6Bs223/25g – OLG Innsbruck Entscheidung
Kopf
Das Oberlandesgericht Innsbruck hat durch den Richter Mag. Melichar als Vorsitzenden sowie den Senatspräsidenten Mag. Friedrich und die Richterin Mag. Obwieser als weitere Senatsmitglieder in der Strafsache gegen A* wegen des Vergehens der schweren Sachbeschädigung nach §§ 125, 126 Abs 1 Z 5 StGB und einer weiteren strafbaren Handlung über die Berufung der Staatsanwaltschaft Innsbruck wegen des Ausspruchs über die Strafe gegen das einzelrichterliche Urteil des Landesgerichtes Innsbruck vom 20.5.2025, GZ ** 12, nach der am 24.9.2025 in Anwesenheit der Schriftführerin Rp Mag. Posch, der Oberstaatsanwältin Mag. Draschl, des Angeklagten und seines Verteidigers RAA Mag. Purtscheller (Kanzlei RA Dr. Lechner) öffentlich durchgeführten Berufungsverhandlung am selben Tag zu Recht erkannt:
Spruch
Der Berufung wird F o l g e gegeben, die Anwendung des § 37 Abs 1 StGB aus dem angefochtenen Urteil ausgeschieden und über den Angeklagten eine Freiheitsstrafe von vier Monaten verhängt.
Gemäß § 390a Abs 1 StPO fallen dem Angeklagten auch die Kosten des Berufungsverfahrens zur Last.
Text
Entscheidungsgründe :
Mit dem angefochtenen Urteil wurde A*, geboren am **, des Vergehens der Körperverletzung nach § 83 Abs 1 StGB (1.) und des Vergehens der schweren Sachbeschädigung nach §§ 125, 126 Abs 1 Z 5 StGB schuldig erkannt.
Nach dem Schuldspruch hat er am 27.2.2025 in **
1. B* vorsätzlich am Körper verletzt, indem er ihr in die Nase biss, wodurch sie eine blutende Wunde sowie eine Rötung am Nasenbein erlitt;
2. fremde, teilweise einem wesentlichen Bestandteil der kritischen Infrastruktur zuzurechnende (b) Sachen zerstört bzw beschädigt, und zwar
a) eine ** sowie einen Staubsauger der Marke ** der B*, indem er die Gegenstände mit voller Wucht auf den Boden warf,
b) durch Randalieren das Fenster bzw eine Wand, einen Türknauf, die Zellentür, ein Regal, ein Keramikwaschbecken und eine WC-Papierhalterung im Haftraum **, sowie die Blende der WC-Spülung und eine Kamera in der Absonderungszelle **, sohin der öffentlichen Sicherheit dienende Einrichtungen (§ 73 Abs 1 Z 11 StGB),
wobei er dadurch gesamt einen jedenfalls EUR 5.000,-- nicht übersteigenden Schaden verursacht hat.

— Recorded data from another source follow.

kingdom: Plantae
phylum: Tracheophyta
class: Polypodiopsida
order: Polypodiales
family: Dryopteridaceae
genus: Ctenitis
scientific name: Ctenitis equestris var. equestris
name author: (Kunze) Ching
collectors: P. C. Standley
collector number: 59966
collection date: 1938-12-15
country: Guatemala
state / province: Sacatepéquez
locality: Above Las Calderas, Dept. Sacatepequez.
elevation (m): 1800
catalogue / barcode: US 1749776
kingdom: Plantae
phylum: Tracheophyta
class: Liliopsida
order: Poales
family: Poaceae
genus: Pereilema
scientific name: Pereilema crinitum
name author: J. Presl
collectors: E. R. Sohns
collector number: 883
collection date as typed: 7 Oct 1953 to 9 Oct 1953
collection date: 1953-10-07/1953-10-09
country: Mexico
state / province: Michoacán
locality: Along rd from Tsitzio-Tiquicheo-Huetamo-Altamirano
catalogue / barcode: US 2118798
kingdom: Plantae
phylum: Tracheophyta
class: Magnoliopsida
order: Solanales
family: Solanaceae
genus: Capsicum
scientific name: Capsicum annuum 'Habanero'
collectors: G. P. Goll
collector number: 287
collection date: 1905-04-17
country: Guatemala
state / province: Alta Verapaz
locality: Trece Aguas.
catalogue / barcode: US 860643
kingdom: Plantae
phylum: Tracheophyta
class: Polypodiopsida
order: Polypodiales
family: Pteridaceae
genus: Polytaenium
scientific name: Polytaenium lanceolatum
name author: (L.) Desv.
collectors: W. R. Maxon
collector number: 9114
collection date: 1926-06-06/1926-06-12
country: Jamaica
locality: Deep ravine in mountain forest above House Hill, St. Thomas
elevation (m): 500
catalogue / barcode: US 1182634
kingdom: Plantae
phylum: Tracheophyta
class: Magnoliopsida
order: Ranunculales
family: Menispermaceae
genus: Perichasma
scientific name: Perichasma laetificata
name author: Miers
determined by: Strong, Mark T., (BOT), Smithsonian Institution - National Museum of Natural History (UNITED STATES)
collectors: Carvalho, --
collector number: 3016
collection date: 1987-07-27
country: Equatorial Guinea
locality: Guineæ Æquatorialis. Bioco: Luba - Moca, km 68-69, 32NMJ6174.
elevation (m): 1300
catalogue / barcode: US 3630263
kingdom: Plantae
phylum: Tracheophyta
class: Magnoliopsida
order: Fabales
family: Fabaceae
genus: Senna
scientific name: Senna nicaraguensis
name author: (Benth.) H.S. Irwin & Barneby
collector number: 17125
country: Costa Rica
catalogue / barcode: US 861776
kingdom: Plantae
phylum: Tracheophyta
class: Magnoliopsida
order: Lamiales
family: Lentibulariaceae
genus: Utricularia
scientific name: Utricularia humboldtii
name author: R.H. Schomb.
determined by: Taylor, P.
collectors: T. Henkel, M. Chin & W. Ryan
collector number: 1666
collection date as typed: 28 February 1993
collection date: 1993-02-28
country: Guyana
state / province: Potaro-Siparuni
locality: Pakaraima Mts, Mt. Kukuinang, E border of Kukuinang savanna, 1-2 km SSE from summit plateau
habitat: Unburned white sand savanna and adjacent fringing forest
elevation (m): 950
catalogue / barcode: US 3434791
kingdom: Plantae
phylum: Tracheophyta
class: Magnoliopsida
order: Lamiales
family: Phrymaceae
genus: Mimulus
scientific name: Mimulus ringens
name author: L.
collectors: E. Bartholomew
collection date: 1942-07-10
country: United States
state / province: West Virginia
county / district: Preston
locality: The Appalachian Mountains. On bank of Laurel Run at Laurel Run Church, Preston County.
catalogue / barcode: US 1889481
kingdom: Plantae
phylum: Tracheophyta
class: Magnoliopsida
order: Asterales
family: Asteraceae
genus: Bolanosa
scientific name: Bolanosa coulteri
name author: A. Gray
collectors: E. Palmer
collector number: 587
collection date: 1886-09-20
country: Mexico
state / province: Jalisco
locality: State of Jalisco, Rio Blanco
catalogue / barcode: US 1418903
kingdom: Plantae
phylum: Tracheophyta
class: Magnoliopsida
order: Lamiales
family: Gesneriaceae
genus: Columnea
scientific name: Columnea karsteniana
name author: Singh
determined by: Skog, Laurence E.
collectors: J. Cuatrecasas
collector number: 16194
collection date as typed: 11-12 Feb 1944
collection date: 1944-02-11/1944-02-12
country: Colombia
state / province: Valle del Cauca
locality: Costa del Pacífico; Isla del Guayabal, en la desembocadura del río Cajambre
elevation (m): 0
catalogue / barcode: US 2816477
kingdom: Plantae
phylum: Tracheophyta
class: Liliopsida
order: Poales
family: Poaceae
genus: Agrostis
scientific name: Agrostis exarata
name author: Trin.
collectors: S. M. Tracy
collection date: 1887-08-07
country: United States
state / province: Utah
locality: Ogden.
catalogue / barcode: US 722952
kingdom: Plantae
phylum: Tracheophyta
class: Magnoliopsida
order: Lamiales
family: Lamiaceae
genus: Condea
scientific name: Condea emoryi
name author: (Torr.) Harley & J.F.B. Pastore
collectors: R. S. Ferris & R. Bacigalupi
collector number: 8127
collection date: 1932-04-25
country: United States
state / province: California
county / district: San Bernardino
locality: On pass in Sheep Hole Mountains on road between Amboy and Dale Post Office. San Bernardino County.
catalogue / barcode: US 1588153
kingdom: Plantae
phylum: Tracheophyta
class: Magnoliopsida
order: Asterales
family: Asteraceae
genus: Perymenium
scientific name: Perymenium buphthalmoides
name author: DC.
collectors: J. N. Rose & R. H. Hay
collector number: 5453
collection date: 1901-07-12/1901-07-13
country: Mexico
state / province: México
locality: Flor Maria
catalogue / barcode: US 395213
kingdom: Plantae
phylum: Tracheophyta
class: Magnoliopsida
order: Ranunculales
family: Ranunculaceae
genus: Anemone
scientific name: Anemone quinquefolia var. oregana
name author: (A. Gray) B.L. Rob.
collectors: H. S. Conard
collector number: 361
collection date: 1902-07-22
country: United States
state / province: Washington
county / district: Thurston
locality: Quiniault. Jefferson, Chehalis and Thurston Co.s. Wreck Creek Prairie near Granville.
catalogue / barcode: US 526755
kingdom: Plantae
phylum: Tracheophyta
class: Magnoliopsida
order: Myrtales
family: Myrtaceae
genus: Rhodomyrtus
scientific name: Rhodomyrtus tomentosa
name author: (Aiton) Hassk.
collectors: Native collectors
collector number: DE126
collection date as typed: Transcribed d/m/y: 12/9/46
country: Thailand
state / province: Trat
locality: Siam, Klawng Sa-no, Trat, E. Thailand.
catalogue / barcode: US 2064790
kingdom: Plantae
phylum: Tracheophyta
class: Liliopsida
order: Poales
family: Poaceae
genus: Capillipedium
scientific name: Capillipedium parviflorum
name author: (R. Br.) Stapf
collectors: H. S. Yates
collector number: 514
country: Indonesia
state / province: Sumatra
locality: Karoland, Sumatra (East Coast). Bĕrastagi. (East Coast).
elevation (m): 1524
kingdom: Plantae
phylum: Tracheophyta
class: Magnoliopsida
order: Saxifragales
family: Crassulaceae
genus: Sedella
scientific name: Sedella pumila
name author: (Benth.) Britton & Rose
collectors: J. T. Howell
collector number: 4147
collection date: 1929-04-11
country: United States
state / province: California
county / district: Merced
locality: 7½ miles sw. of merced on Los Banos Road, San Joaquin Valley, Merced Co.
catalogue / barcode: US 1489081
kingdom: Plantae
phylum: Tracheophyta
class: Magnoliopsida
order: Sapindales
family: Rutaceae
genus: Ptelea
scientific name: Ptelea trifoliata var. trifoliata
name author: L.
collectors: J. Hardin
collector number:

Hiefür verurteilte der Einzelrichter ihn nach § 126 Abs 1 StGB in Anwendung der §§ 28 Abs 1 und 37 Abs 1 StGB zu einer Geldstrafe von 240 Tagessätzen à EUR 4,--, im Uneinbringlichkeitsfall 120 Tage Ersatzfreiheitsstrafe, sowie gemäß § 389 Abs 1 StPO zum Ersatz der Kosten des Strafverfahrens. Die zunächst unterbliebene Anrechnung der vom Angeklagten erlittenen Verwahrungshaft wurde zwischenzeitlich mit Beschluss vom 30.6.2025 gemäß § 400 Abs 2 StPO aktenkonform nachgeholt (ON 13).
Bei der Strafbemessung innerhalb des bis zu zwei Jahren Freiheitsstrafe reichenden Strafrahmens des § 126 Abs 1 StGB wurden das umfassende und reumütige Geständnis des Angeklagten sowie die eingeschränkte Zurechnungsfähigkeit aufgrund seiner Alkoholisierung mildernd gewertet. Die dem Angeklagten im Verfahren ** des Landesgerichtes Innsbruck als mildernd zugebilligte eingeschränkte Dispositionsfähigkeit habe auf dem schädlichen Gebrauch von Tabak und Cannabinoiden, also einem anderen berauschenden Mittel beruht, weshalb ihm dieser Milderungsgrund bezogen auf Alkohol noch nicht zuteil geworden und dementsprechend zu berücksichtigen sei. Besonders erschwerend seien eine, auf der gleichen schädlichen Neigung beruhende Vorstrafe, das Zusammentreffen von zwei Vergehen sowie die mehrfache Delinquenz bezogen auf die Sachbeschädigung zu werten. Die Voraussetzungen des § 37 Abs 1 StGB erachtete das angefochtene Urteil ohne nähere Begründung als vorliegend. Zur Höhe des einzelnen Tagessatzes verwies der Erstrichter auf die Vermögensverhältnisse des Angeklagten.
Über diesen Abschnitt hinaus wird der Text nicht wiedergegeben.